In this way, the string can be parsed , To get the number corresponding to the path , name , Notes, etc . about KEGG Data analysis ,biopython Special parsing functions are also provided , But the analytic function is not complete , At present, it only covers compound, map, enzyme And so on . With enzyme Database, for example , Usage is as follows

>>> from Bio.KEGG import REST

>>> request = REST.kegg_get("ec:5.4.2.2")

>>> open("ec_5.4.2.2.txt", "w").write(request.read())

>>> records = Enzyme.parse(open("ec_5.4.2.2.txt"))

>>> record = list(records)[0]

>>> record


<
Bio.KEGG.Enzyme.Record
object
at
0x02EE7D18
>

>>> record.classname

['Isomerases;', 'Intramolecular transferases;', 'Phosphotransferases (phosphomutases)']

>>> record.entry

'5.4.2.2'


1.
2.
3.
4.
5.
6.
7.
8.
9.
10.
11.

adopt biopython, We can not only in python Use in the environment kegg api, what's more , Can use python Logical processing of , To implement complex filtering logic , Search for example human in DNA Repair related genes , The basic idea is as follows

1. adopt list API obtain human be-all pathway Number ;

2. adopt get API Get each pathway, Analyze its description Information , Filter appears repair Keyword access ;

3. For screened pathways , The genes corresponding to this pathway were obtained by text analysis ;

The complete code is as follows

>>> from Bio.KEGG import REST

>>> human_pathways = REST.kegg_list("pathway", "hsa").read()

>>> repair_pathways = []

>>> for line in human_pathways.rstrip().split("\n"):

... entry, description = line.split("\t")

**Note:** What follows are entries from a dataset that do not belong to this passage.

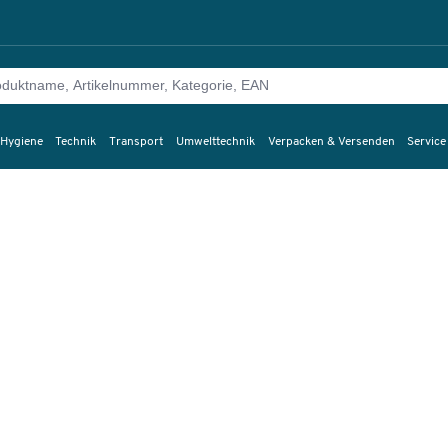
 Hygiene
Technik
Transport
Umwelttechnik
Verpacken & Versenden
Service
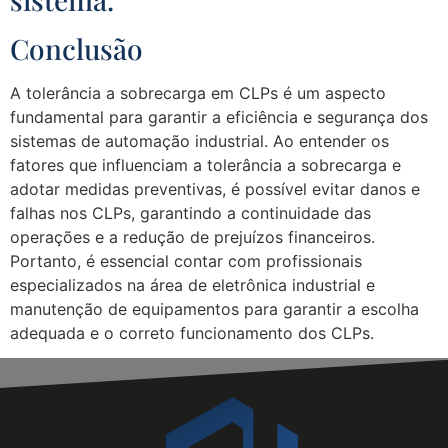
Conclusão
A tolerância a sobrecarga em CLPs é um aspecto
fundamental para garantir a eficiência e segurança dos
sistemas de automação industrial. Ao entender os
fatores que influenciam a tolerância a sobrecarga e
adotar medidas preventivas, é possível evitar danos e
falhas nos CLPs, garantindo a continuidade das
operações e a redução de prejuízos financeiros.
Portanto, é essencial contar com profissionais
especializados na área de eletrônica industrial e
manutenção de equipamentos para garantir a escolha
adequada e o correto funcionamento dos CLPs.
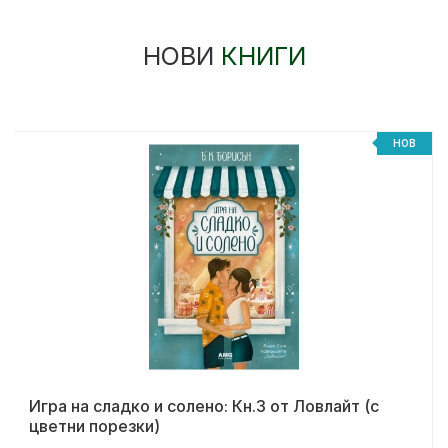
НОВИ
КНИГИ
НОВ
Игра на сладко и солено: Кн.3 от Ловлайт (с
цветни порезки)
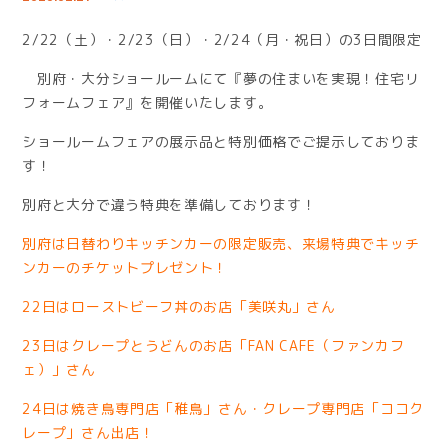
2/22（土）・2/23（日）・2/24（月・祝日）の3日間限定
別府・大分ショールームにて『夢の住まいを実現！住宅リ
フォームフェア』を開催いたします。
ショールームフェアの展示品と特別価格でご提示しておりま
す！
別府と大分で違う特典を準備しております！
別府は日替わりキッチンカーの限定販売、来場特典でキッチ
ンカーのチケットプレゼント！
22日はローストビーフ丼のお店「美咲丸」さん
23日はクレープとうどんのお店「FAN CAFE（ファンカフ
ェ）」さん
24日は焼き鳥専門店「稚鳥」さん・クレープ専門店「ココク
レープ」さん出店！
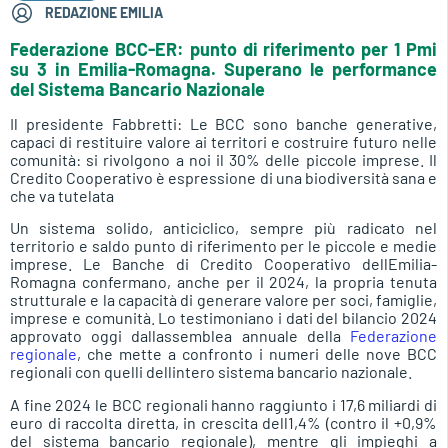
REDAZIONE EMILIA
Federazione BCC-ER: punto di riferimento per 1 Pmi
su 3 in Emilia-Romagna. Superano le performance
del Sistema Bancario Nazionale
Il presidente Fabbretti: Le BCC sono banche generative,
capaci di restituire valore ai territori e costruire futuro nelle
comunità: si rivolgono a noi il 30% delle piccole imprese. Il
Credito Cooperativo è espressione di una biodiversità sana e
che va tutelata
Un sistema solido, anticiclico, sempre più radicato nel
territorio e saldo punto di riferimento per le piccole e medie
imprese. Le Banche di Credito Cooperativo dellEmilia-
Romagna confermano, anche per il 2024, la propria tenuta
strutturale e la capacità di generare valore per soci, famiglie,
imprese e comunità. Lo testimoniano i dati del bilancio 2024
approvato oggi dallassemblea annuale della
Federazione
regionale
, che mette a confronto i numeri delle nove BCC
regionali con quelli dellintero sistema bancario nazionale.
A fine 2024 le BCC regionali hanno raggiunto i 17,6 miliardi di
euro di raccolta diretta, in crescita dell1,4% (contro il +0,9%
del sistema bancario regionale), mentre gli impieghi a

... if "repair" in description:

... repair_pathways.append(entry)

...

>>> repair_pathways

['path:hsa03410', 'path:hsa03420', 'path:hsa03430']

>>> repair_genes = []

>>> for pathway in repair_pathways:

... pathway_file = REST.kegg_get(pathway).read()

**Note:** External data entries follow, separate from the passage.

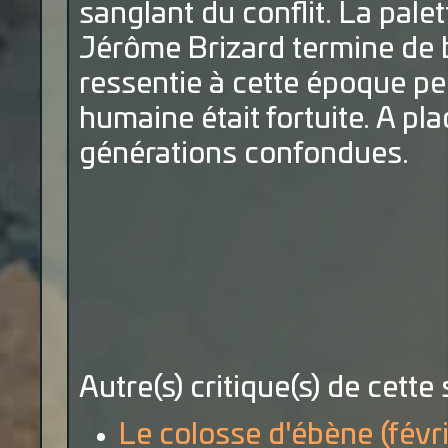
sanglant du conflit. La palet
Jérôme Brizard termine de b
ressentie à cette époque pe
humaine était fortuite. A pl
générations confondues.
Autre(s) critique(s) de cette 
Le colosse d'ébène (févri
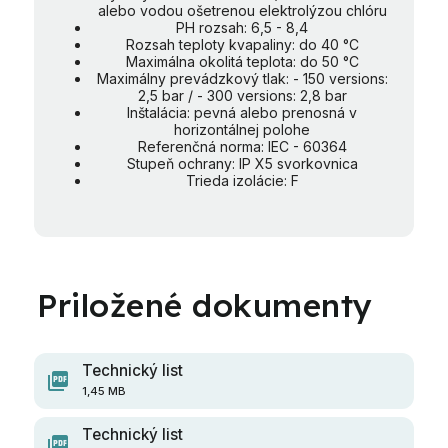
alebo vodou ošetrenou elektrolýzou chlóru
PH rozsah: 6,5 - 8,4
Rozsah teploty kvapaliny: do 40 °C
Maximálna okolitá teplota: do 50 °C
Maximálny prevádzkový tlak: - 150 versions:
2,5 bar / - 300 versions: 2,8 bar
Inštalácia: pevná alebo prenosná v
horizontálnej polohe
Referenčná norma: IEC - 60364
Stupeň ochrany: IP X5 svorkovnica
Trieda izolácie: F
Technický list
1,45 MB
Technický list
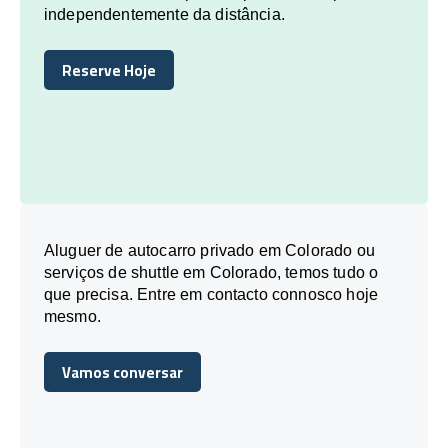
independentemente da distância.
Reserve Hoje
Reserve Hoje
Aluguer de autocarro privado em Colorado ou
serviços de shuttle em Colorado, temos tudo o
que precisa. Entre em contacto connosco hoje
mesmo.
Vamos conversar
Vamos conversar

... current_section = None

... for line in pathway_file.rstrip().split("\n"):

... section = line[:12].strip()

... if not section == "":

... current_section = section

... if current_section == "GENE":

... gene_identifiers, gene_description = line[12:].split("; ")

... gene_id, gene_symbol = gene_identifiers.split()

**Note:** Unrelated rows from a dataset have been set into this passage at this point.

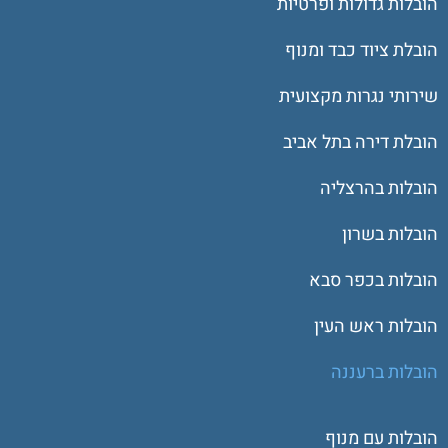
הובלות גדולות ופרטיות
הובלת ציוד כבד ומנוף
שירותי נגרות מקצועית
הובלת דירה בתל אביב
הובלות בהרצליה
הובלות בשרון
הובלות בכפר סבא
הובלות ראש העין
הובלות ברעננה
הובלות עם מנוף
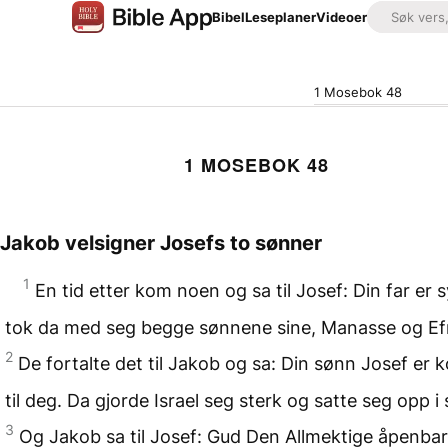
Bibel
Leseplaner
Videoer
1 Mosebok 48
1 MOSEBOK 48
Jakob velsigner Josefs to sønner
1
En tid etter kom noen og sa til Josef: Din far er 
tok da med seg begge sønnene sine, Manasse og Efr
2
De fortalte det til Jakob og sa: Din sønn Josef er
til deg. Da gjorde Israel seg sterk og satte seg opp i
3
Og Jakob sa til Josef: Gud Den Allmektige åpenba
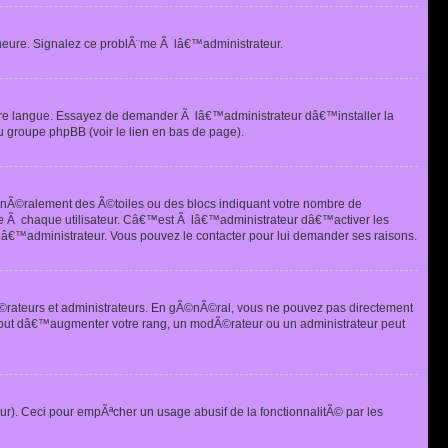
heure. Signalez ce problÃ¨me Ã lâ€™administrateur.
tre langue. Essayez de demander Ã lâ€™administrateur dâ€™installer la
u groupe phpBB (voir le lien en bas de page).
©nÃ©ralement des Ã©toiles ou des blocs indiquant votre nombre de
e Ã chaque utilisateur. Câ€™est Ã lâ€™administrateur dâ€™activer les
 lâ€™administrateur. Vous pouvez le contacter pour lui demander ses raisons.
Ã©rateurs et administrateurs. En gÃ©nÃ©ral, vous ne pouvez pas directement
 but dâ€™augmenter votre rang, un modÃ©rateur ou un administrateur peut
ur). Ceci pour empÃªcher un usage abusif de la fonctionnalitÃ© par les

... if not gene_symbol in repair_genes:

... repair_genes.append(gene_symbol)

...

>>> repair_genes

['OGG1', 'NTHL1', 'NEIL1', 'NEIL2', 'NEIL3', 'UNG', 'SMUG1', 'MUTYH', 'MPG', 'MBD4', 'TDG', 'APEX1', 'APEX2', 'POLB', 'POLL', 'HMGB1', 'XRCC1', 'PCNA', 'POLD1', 'POLD2', 'POLD3', 'POLD4', 'POLE', 'POLE2', 'POLE3', 'POLE4', 'LIG1', 'LIG3', 'PARP1', 'PARP2', 'PARP3', 'PARP4', 'FEN1', 'RBX1', 'CUL4B', 'CUL4A', 'DDB1', 'DDB2', 'XPC', 'RAD23B', 'RAD23A', 'CETN2', 'ERCC8', 'ERCC6', 'CDK7', 'MNAT1', 'CCNH', 'ERCC3', 'ERCC2', 'GTF2H5', 'GTF2H1', 'GTF2H2', 'GTF2H2C_2', 'GTF2H2C', 'GTF2H3', 'GTF2H4', 'ERCC5', 'BIVM-ERCC5', 'XPA', 'RPA1', 'RPA2', 'RPA3', 'RPA4', 'ERCC4', 'ERCC1', 'RFC1', 'RFC4', 'RFC2', 'RFC5', 'RFC3', 'SSBP1', 'PMS2', 'MLH1', 'MSH6', 'MSH2', 'MSH3', 'MLH3', 'EXO1']


1.
2.
3.
4.
5.
6.
7.
8.
9.
10.
11.
12.
13.
14.
15.
16.
17.
18.
19.
20.
21.
22.
23.
24.
25.
26.

adopt biopython, It can be used more efficiently KEGG API, combination API Data acquisition capability and python Logical processing capability , To meet our personalized analysis needs .‍

·end·

— If you like , Share it with your friends —

Pay attention to our , Unlock more ！